Selected extract -
- Opening Delimiter -
From The Corner here: ‘In the first eight months of 2025, the number of tourists who visited Spain increased by 3.9%, reaching 66.77 million, the highest figure in that period in the INE’s Frontur series. The main sending countries during this period were the United Kingdom (with nearly 13.2 million and a 4.3% increase), France (with almost 9.2 million and an increase of 0.1%), and Germany (with over 8.2 million, a 2.0% increase)…’

From Spain in English here: ‘Spain sets new tourism record with 22.3 million foreign visitors in July-August’.

El Levante says brightly, ‘US plans for Spain: millions of Americans will arrive in the next three years. They love the gastronomy and the cultural and historical wealth of our country’.

The Majorca Daily Bulletin brings: ‘With half term on the horizon in the UK and the introduction of the new entry and exit scheme, there is another matter for UK travellers to the European Union to be well aware of. The British government has banned travellers from the European Union from entering the UK with sandwiches, cheese, cured meats such as ham, raw meat or milk, to prevent the spread of foot-and-mouth disease following a growing number of cases across Europe...’

…...
Finance:

The labour market gained 31,462 workers in September, and unemployment remains at its lowest level since 2007. The employment figure is the third-highest figure for this month in the series. The government celebrates "exceptional data" and highlights the sharp decline in temporary employment’. Público has the story.

From The Corner here: ‘The General Council of Economists (CGE) has revised its GDP growth forecast for 2025 upwards to 3%, four tenths higher than its previous estimate, following the recent update by the National Statistics Institute (INE), the dynamism of the first two quarters of this year and the strong performance of domestic demand and the labour market, among other factors…’

El Blog Salmon writes of ‘The "Spanish dream": where six out of every ten new jobs are now being filled by foreigners’.

…...
Politics:

"It's easier to dig trenches than it is to build bridges, and this climate damages the country to its core. Politics ceases to be a space for solutions, and the country is being torn apart. It's a game in which no one wins, everyone loses". No, it’s not who you think. It’s El Mundo quoting Alberto Núñez Feijóo here.
- Closing Delimiter -
Activity - Retype the Spain news roundup word for word, from "The labour market gained" up to and including "filled by foreigners’.".

Supplied records -
- Opening Delimiter -
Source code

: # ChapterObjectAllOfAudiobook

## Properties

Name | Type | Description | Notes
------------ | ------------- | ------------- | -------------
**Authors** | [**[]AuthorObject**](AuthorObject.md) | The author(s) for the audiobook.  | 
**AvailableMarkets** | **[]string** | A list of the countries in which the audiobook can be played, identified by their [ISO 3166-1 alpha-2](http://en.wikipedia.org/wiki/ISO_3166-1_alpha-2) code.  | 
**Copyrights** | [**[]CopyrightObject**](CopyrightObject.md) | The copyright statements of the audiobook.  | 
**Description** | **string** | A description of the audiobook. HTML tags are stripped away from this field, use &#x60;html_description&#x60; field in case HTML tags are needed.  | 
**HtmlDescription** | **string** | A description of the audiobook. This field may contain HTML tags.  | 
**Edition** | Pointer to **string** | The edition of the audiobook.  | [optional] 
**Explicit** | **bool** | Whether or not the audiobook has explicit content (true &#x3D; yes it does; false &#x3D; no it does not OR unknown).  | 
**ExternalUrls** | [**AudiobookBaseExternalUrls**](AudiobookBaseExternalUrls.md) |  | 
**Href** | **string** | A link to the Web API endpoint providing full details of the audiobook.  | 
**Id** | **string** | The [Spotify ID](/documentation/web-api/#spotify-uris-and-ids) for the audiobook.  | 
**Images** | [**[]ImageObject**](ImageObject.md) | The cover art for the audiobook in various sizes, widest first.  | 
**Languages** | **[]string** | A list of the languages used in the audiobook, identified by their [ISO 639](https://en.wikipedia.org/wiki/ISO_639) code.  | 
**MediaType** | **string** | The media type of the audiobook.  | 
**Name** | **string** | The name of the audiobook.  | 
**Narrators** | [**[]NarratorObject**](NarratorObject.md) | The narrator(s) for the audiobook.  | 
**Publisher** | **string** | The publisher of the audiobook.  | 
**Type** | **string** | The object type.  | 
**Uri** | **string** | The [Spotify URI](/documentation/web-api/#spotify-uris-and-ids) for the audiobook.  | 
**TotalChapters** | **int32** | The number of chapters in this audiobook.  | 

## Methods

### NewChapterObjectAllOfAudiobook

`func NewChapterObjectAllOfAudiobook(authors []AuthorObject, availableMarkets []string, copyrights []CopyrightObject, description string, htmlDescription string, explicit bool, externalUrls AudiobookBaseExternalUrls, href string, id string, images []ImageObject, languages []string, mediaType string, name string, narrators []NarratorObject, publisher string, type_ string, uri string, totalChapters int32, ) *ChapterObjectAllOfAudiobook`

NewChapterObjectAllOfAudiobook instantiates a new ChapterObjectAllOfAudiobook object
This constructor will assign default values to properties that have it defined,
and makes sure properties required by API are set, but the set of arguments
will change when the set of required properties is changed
- Closing Delimiter -
Task response -
The labour market gained 31,462 workers in September, and unemployment remains at its lowest level since 2007. The employment figure is the third-highest figure for this month in the series. The government celebrates "exceptional data" and highlights the sharp decline in temporary employment’. Público has the story.

From The Corner here: ‘The General Council of Economists (CGE) has revised its GDP growth forecast for 2025 upwards to 3%, four tenths higher than its previous estimate, following the recent update by the National Statistics Institute (INE), the dynamism of the first two quarters of this year and the strong performance of domestic demand and the labour market, among other factors…’

El Blog Salmon writes of ‘The "Spanish dream": where six out of every ten new jobs are now being filled by foreigners’.